Each region or province within a country can actually measure its resources by collecting the funds scattered in the region or province, setting up its own local bank, which only finances its region and not elsewhere. These local regional or provincial banks can then work together within a country to finance together the larger projects within a country and the larger financial institutions in a country can work together with financial institutions with neighboring countries such as the Horn of Africa States region and there they would be able to finance a large part of all the developmental and business projects, both public and private, in the region of the Horn of Africa States and for that matter the continent.

Life is not complicated but people make it complicated. It is simple to live with your neighbor and seek shelter from each other instead of appealing to parties that are not known to you. Why should not the Horn of Africa States work together instead of each country seeking assistance from distant countries that have their own interests perhaps not good for the region at all?

I sometimes wonder what the ministers of finance do. They would generally be economists, financiers or just politicians trained in the ways of Sartre, Machiavelli, Adam Smith and Keynes and…. And……  and maybe none. But they do not look into their local set ups and their village gatherings and how their parents and grandparents and the leaders of their communities handled their basic needs. It was just being human. Why do they need to copy someone talking from a completely different perspective?

The Horn of Africa States as the continent would also do, should be able to provide electricity, education, health services, to its citizens,  and to its farmers, fertilizers and agricultural implements and raw materials to its industrialists. The Horn of Africa States can pay off all its foreign debt if they use wisely its local resources and convert it to local finance and it would not be begging for finance for its developmental projects.

Complaints and appeals would not solve the Horn of Africa States matters. It is the Horn of Africa States that has to solve its problems and they can do it. They have to have the will to do it. Old prejudices and keeping grudges would not work and should be discarded. The region and the continent must live in the world of today and not in the past of “They did this to us!!!!” The blame game does not work.

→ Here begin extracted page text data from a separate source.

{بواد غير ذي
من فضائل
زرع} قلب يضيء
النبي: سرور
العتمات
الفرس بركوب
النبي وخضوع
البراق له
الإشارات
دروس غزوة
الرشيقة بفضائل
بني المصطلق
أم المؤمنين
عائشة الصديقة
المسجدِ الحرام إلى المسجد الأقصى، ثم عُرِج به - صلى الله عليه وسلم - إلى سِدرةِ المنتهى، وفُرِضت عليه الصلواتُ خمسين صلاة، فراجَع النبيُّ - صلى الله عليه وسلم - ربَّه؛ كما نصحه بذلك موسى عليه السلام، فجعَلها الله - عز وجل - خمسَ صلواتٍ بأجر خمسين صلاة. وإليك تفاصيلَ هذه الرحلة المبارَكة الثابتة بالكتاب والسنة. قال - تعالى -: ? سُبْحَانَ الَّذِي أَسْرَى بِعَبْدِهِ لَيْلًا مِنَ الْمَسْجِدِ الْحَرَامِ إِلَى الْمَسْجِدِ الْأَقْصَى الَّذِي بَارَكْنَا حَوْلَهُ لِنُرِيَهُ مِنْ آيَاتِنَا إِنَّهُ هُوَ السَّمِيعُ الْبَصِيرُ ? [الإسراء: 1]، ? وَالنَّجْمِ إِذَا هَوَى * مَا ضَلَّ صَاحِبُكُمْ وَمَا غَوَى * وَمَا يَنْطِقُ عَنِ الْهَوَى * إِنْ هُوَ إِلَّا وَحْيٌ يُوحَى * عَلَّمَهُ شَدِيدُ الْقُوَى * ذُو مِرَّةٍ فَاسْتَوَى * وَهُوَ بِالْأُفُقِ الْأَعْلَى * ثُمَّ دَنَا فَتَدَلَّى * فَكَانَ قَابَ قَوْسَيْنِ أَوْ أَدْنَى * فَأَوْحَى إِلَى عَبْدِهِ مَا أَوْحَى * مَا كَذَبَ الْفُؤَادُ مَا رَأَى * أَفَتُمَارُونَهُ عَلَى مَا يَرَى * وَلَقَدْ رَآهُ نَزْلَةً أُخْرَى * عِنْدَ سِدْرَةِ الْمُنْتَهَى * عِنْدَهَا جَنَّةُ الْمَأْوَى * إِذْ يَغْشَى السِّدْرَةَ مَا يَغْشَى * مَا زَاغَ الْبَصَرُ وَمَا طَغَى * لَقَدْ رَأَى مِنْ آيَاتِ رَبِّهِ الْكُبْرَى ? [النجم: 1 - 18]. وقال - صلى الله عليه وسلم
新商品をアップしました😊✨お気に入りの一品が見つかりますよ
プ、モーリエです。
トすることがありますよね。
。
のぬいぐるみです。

The UN Economic Commission for Africa (ECA) liquidity and Sustainability Fund would not work, but they would still be talking about it when the Ministers of Finance of the Horn of Africa and the African continent should have been busy raising funds from local sources. The World Bank Group and its sister institution, the IMF would definitely lower charges, when they notice that Africans are no longer reliant on them. Pay reasonable prices to local lenders or regional lenders from the continent to pay off international debt and use local resources. This is the solution for the Horn of Africa States and the continent.

The large outlay of funds that leave the continent in the form commercial, investment bank and personal deposits with non-African countries hurts the continent as much as the high charges of international finance. They say some US$ 100 billion live the continent every year and may be larger.  This would be curtailed to a significant extent, if local resources are used to fund local developmental and commercial needs.